Despite these shortcomings, we read through the 40 page document describing the Case-Shiller methodology. There is certainly value in what they are attempting to do.
In short, they look at the sales price of a recently sold home and compare it to the previous sale of that same home. This allows them to see whether the home appreciated or depreciated, and at what rate. Comparing the home to itself controls for factors that can dirty data when comparing homes against other homes. When a particular home has a previous sale to which it can be compared, this called a “matched pair“. Case-Shiller takes thousands of matched pairs to come up with their overall metropolitan area (MSA) trend. The other brilliant thing about Case-Shiller is that they discard sales of homes that took place off-market, that were flipped (two sales too close together), and that had gains from major renovation projects or significant added square footage. Do they go through each listing manually to verify this? This answer is no. There is an algorithm that decides which matched pairs to keep and which ones to discard.
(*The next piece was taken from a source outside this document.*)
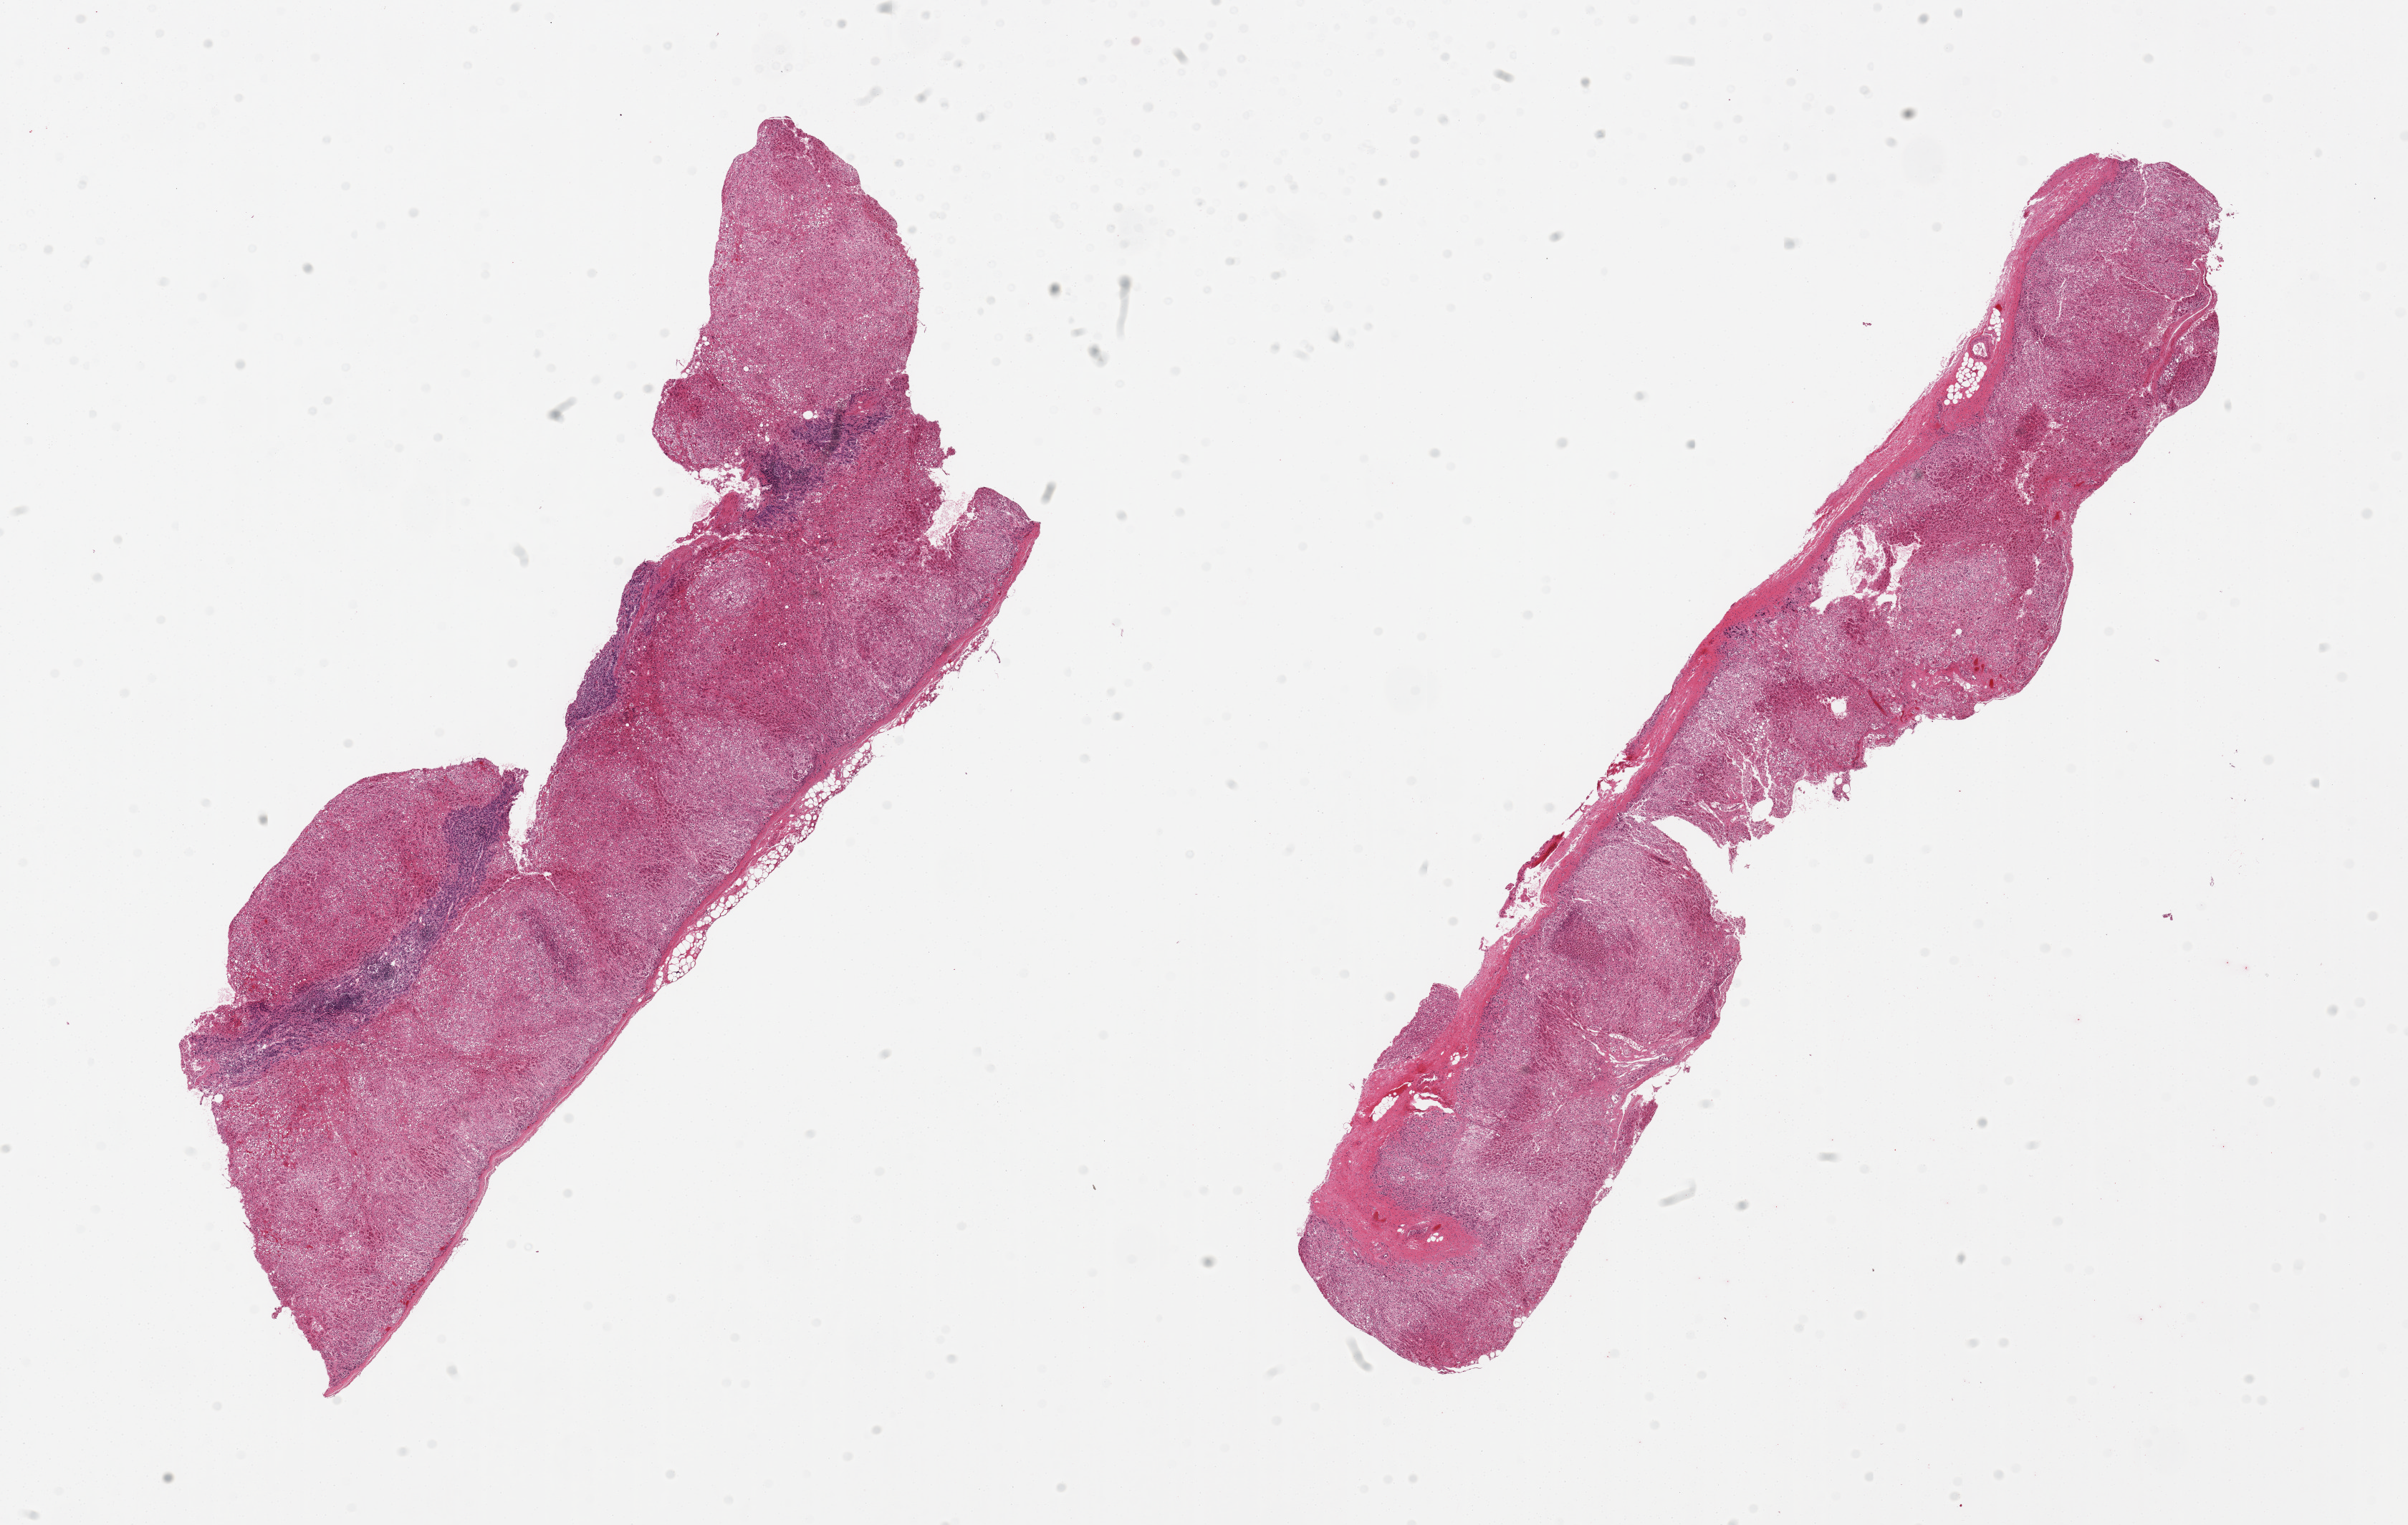
Digitized hematoxylin and eosin (H&E)-stained section, brightfield — shown as a low-resolution overview of the whole scanned area (about 26.6 x 16.8 mm). PAXgene-fixed, paraffin-embedded tissue. Section of adrenal gland (target tissue). Donor tissue sample. Male donor.
Pathologist's review note for this sample: 2 pieces, mainly cortex; foci of medulla visible, but moderately-severely autolyzed.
Case-Shiller does offer zip-code level based data. We called the provider (Fiserv) to purchase it so we could report on it and give it to you. However, only institutions can purchase the data and furthermore, they cannot reproduce or share the data with anyone else (per the user license).
SO – what we’ve done is come up with our own methodology, drawing from the positive aspects of the Case-Shiller Index and applying it to our micro-markets here in San Francisco. We’ll be reporting on each neighborhood as we go through them one by one. Is this painstaking? You bet. But we are in search of truth. And that’s what the series will be called… “In Search of Truth”.